Ich sitze gerade auf der Terasse meines Lieblingscafes "Darwins", die Sonne trocknet meine vom Surfen noch nassen Haare und die freilaufenden Hühner werden schon ungeduldig, weil sie wissen, dass es bald Zeit für die Abendration ist. Die Lehne meines Stuhls ist ein bisschen lose und der Tisch wackelt, aber im Cafe spielt jemand auf dem Klavier und ich habe noch die Hälfte meines unglaublich gutem Blueberry-Muffin übrig. Klingt kitschig, aber dieses kleine Plätzchen in mitten des botanischen Garten ist zu einem meiner Lieblingsorte in Tofino geworden. Nein nicht nur Tofino, warscheinlich sogar in der ganzen Welt.

Ich komme oft hier her, manchmal alleine zum Schreiben oder um mein Leben zu planen (haha), meistens aber mit Freunden, die diesen Ort genauso schätzen wie ich. Vor 2 1/2 Monaten bin ich bis ans Ende Kanadas gereist und wenn ich könnte, würde ich bleiben.
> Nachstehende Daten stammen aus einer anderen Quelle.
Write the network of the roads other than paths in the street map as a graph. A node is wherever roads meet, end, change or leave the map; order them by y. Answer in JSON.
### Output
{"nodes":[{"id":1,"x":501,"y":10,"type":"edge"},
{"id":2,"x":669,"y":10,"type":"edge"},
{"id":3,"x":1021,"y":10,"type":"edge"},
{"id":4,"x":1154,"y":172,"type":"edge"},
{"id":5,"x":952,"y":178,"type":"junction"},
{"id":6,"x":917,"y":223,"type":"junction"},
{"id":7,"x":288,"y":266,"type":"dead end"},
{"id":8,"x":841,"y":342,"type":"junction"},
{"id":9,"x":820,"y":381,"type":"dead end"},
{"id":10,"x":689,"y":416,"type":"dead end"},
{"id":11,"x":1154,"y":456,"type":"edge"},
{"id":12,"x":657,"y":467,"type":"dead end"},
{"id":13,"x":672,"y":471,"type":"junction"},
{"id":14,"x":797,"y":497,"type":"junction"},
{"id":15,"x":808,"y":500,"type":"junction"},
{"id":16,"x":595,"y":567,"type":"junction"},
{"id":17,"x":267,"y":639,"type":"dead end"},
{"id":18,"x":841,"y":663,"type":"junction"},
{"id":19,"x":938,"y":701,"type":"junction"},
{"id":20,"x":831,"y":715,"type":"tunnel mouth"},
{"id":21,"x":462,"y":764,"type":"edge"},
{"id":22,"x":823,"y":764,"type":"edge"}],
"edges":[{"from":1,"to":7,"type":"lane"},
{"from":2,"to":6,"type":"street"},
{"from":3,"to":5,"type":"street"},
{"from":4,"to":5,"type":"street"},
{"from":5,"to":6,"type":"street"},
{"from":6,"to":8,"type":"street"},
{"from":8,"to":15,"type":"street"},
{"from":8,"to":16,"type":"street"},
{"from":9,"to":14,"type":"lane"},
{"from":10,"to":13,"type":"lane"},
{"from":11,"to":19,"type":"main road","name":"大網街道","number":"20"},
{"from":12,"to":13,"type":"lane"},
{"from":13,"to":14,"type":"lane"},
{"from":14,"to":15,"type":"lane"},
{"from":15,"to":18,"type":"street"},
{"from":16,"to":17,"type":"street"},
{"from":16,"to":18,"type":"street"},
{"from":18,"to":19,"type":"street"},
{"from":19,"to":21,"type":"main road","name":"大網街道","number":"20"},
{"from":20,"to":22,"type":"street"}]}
Zugegeben, ich hätte diesen Eintrag schon viel früher schreiben können, denn mit all dem Geschehenen weiß ich jetzt gar nicht, wo ich anfangen soll. Die instabile Wlan Verbindung zuhause sowie die Tatsache, dass die Zeit hier schneller vergeht als normalerweise hat mich aber davon abgehalten. Aber jetzt bin ich hier, habe Zeit und Lust euch von allem zu erzählen und glücklicherweise ist einer meiner besten Freunde Sam leidenschaftlicher Fotograf und nimmt seine Kamera immer überall mit hin, sodass ich auch einige Bilder teilen kann.. 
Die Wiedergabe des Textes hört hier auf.